Lessons from a disaster pt2: loadout

So, in the previous post I talked through how little we knew about the situation my friend and I were walking into. We knew there was damage, and we knew he lived in an area where he had serious security concerns for the first night after a major disaster.

We wanted to have enough equipment on us to be self supporting for at least 48 hours, but we also wanted a fair amount of equipment (nods, rifles, kit) due to how unknown the situation was going to be.

We also knew that we might have to walk in over a mile, past police checkpoints. Walking around in a chest rig with rifle and helmet with nods didn't seem like a wise decision. Especially when everyone locally was going to be on edge due to the state of emergency we were in.


Hidden kit

Pictured is the kit I took with me and how it was carried. I have a baltoro 65l hiking backpack that houses all of my sleeping and layer gear, and I dropped out some equipment to make room for my helmet, trex arms ready rig, and daypack.

I was really thankful to own the ready rig in this situation. My main chest rig was far too large to pack in. This ready rig is a great solution for a small capable chest rig to pack in that takes up very little space.

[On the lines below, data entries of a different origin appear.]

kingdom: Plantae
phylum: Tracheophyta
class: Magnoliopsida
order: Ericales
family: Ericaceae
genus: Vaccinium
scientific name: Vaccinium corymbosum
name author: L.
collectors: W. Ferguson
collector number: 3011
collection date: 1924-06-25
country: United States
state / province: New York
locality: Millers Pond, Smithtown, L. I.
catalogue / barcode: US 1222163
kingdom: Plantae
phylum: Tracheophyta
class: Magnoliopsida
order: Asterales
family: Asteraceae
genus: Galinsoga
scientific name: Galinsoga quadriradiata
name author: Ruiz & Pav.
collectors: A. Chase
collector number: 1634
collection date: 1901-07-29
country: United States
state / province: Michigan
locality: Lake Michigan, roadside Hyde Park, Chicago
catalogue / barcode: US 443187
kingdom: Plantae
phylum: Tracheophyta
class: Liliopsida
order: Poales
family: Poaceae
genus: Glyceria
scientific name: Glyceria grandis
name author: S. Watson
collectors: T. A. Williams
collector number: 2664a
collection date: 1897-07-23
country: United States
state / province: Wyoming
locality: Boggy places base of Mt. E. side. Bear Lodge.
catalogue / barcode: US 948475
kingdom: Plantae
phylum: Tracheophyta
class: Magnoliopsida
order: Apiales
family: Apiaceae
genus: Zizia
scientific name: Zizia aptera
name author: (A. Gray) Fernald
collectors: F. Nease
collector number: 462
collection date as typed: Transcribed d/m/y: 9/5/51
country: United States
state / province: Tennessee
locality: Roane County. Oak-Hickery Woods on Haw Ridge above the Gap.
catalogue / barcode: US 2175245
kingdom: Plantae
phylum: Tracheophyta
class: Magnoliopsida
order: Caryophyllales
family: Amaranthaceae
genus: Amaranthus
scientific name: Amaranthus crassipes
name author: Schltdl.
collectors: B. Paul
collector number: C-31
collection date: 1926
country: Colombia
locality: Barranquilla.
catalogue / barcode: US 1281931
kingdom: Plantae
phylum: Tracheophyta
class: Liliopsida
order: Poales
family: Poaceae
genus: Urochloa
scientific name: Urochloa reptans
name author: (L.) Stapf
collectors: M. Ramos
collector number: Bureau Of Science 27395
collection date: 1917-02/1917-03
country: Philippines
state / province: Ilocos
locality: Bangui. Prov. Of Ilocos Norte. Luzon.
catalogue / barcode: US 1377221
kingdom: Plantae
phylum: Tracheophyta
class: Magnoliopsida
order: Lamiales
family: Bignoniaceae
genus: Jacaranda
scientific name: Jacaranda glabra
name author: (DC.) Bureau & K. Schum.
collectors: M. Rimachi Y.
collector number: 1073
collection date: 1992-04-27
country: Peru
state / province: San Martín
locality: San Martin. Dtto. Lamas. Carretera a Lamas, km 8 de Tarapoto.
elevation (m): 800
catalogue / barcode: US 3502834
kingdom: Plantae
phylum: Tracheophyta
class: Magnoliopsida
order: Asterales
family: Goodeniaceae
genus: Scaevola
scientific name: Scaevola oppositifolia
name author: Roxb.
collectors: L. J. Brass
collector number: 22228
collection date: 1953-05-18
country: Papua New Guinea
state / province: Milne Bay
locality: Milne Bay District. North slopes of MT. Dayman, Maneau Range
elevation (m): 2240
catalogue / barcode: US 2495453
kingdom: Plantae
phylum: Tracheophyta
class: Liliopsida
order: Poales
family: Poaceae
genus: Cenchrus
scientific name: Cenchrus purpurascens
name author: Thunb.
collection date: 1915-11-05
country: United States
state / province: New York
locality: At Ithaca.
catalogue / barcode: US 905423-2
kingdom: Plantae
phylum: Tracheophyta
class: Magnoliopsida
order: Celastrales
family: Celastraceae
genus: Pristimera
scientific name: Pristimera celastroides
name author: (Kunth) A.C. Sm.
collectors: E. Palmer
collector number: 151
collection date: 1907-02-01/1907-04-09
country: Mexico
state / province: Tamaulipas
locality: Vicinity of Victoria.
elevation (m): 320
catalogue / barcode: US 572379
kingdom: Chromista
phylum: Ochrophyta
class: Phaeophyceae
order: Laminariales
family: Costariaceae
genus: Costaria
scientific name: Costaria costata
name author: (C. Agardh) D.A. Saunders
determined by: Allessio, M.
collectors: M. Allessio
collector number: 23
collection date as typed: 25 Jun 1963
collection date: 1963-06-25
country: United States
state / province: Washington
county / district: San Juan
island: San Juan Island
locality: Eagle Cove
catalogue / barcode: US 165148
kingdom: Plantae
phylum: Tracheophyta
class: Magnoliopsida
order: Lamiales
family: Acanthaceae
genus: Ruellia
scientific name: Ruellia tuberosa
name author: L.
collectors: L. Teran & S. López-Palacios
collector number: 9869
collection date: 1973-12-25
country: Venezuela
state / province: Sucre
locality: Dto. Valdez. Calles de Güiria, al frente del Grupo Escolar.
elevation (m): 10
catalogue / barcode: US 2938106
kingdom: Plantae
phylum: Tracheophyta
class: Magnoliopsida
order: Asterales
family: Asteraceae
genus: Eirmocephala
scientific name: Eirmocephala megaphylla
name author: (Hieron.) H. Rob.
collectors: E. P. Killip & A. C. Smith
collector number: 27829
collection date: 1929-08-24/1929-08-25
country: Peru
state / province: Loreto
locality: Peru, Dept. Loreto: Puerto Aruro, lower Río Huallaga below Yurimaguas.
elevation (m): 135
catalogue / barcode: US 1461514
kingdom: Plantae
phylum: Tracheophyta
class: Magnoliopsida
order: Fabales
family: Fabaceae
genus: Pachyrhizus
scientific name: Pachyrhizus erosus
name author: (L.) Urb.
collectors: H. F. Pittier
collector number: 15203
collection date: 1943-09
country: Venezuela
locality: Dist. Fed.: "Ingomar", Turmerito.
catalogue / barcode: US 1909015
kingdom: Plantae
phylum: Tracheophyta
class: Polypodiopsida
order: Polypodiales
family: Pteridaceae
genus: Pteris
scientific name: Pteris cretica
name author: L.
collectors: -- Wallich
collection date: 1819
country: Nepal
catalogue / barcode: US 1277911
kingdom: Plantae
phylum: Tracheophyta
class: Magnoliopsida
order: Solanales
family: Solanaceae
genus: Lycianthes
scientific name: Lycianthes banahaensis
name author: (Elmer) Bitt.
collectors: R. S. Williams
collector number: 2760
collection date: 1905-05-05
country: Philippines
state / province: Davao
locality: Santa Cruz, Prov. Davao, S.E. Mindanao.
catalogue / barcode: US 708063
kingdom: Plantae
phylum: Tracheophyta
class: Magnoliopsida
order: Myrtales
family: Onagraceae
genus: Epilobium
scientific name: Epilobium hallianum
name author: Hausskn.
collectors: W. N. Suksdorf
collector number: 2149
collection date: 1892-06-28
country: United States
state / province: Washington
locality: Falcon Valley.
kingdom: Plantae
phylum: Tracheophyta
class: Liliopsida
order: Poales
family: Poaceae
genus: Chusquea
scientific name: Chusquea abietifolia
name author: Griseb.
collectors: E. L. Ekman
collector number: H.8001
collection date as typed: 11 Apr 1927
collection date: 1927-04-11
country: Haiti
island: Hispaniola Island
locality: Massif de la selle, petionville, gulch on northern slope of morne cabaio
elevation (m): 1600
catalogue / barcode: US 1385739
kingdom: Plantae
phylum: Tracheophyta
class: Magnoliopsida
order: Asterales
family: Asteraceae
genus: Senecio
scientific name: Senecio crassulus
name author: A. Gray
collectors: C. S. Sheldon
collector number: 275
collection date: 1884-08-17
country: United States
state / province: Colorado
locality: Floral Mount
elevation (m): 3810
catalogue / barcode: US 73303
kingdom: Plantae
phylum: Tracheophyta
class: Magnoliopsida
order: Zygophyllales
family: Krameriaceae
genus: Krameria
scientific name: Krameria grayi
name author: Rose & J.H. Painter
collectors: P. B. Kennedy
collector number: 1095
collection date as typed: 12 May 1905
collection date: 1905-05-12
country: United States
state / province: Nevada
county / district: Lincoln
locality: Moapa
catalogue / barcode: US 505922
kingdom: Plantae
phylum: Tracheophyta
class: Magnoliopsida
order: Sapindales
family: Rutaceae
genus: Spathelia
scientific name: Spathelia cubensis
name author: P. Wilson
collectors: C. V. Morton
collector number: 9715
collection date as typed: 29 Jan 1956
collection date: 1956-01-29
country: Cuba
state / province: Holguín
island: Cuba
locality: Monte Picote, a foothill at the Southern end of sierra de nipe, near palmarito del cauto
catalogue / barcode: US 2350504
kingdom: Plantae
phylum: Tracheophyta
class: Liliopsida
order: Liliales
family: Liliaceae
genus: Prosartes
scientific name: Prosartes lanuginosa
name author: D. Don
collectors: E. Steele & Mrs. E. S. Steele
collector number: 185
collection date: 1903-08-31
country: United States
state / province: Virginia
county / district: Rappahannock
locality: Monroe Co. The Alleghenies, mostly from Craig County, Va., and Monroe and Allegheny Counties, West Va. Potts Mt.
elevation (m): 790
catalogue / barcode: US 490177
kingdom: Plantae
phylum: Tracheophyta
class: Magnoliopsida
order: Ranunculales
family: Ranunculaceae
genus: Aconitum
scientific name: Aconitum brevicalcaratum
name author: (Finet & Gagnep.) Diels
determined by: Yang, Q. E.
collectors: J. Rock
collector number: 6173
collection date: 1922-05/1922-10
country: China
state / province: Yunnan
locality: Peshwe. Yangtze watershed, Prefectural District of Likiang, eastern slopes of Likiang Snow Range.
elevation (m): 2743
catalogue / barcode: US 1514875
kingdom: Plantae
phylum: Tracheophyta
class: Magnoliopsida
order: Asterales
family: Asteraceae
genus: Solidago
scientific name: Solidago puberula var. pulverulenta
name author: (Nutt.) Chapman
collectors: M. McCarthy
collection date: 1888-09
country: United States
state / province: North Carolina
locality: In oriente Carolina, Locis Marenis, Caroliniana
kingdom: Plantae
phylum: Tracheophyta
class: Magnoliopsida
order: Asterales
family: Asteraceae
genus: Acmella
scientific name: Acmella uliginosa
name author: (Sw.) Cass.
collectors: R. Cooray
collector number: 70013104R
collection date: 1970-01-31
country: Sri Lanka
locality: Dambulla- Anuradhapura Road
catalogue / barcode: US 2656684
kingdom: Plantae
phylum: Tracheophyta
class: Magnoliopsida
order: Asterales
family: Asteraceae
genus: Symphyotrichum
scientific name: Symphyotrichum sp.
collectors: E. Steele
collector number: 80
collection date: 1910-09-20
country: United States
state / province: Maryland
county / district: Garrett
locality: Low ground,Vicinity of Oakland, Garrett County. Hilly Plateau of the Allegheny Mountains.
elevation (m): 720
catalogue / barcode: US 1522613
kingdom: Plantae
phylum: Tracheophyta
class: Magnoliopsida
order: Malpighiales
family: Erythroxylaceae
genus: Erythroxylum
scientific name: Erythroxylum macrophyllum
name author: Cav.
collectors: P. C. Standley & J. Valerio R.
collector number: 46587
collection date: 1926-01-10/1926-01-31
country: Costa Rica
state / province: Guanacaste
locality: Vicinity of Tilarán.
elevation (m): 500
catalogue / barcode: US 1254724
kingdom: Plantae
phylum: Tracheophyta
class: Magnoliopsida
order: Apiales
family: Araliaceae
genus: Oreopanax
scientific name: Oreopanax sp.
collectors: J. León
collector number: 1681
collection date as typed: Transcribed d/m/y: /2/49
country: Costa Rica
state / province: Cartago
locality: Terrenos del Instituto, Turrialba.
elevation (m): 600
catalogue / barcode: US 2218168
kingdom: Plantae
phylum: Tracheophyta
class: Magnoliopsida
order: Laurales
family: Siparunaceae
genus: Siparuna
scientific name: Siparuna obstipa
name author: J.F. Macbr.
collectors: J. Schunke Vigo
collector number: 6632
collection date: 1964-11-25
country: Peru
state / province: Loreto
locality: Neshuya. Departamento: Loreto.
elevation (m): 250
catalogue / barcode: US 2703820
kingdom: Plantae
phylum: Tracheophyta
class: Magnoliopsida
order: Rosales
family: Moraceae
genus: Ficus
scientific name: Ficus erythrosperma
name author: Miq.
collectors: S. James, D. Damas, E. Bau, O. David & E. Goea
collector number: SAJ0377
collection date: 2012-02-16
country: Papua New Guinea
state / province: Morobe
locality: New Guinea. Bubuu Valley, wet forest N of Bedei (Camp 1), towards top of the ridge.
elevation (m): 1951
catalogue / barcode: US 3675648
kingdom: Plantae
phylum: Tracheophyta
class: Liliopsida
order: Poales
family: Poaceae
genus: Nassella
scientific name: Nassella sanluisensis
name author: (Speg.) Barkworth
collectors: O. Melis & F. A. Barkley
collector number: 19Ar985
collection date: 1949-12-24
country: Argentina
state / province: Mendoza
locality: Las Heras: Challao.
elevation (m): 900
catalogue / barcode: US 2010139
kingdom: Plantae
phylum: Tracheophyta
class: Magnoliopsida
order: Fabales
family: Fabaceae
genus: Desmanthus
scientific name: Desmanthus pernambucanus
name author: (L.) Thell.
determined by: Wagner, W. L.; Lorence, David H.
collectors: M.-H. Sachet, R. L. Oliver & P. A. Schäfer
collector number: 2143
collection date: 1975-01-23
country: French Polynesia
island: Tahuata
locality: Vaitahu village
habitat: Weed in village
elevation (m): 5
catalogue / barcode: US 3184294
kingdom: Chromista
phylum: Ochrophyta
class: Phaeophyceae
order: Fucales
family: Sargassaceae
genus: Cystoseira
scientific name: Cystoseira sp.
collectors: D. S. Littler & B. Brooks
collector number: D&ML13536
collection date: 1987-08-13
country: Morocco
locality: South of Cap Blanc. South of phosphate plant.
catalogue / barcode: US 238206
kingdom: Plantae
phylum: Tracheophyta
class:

We realized going in that all of this gear was probably too much, but we had no idea what we might get into. This is as close to a situation without rule of law as I have ever been, and I hope that stays true the rest of my life.

The rifle was a different challenge. My main rifle is a 16" AR with cloud defensive rein 2.0, dbal d2, lvpo and piggy back red dot. This is not a small setup, and it's something I had not thought about how to carry in a "non permissive environment".

Pictured is the solution I used for this situation. These camping chair bags actually fit my rifle perfectly. It looks normal enough that most people won't give you a second look walking around with one of these.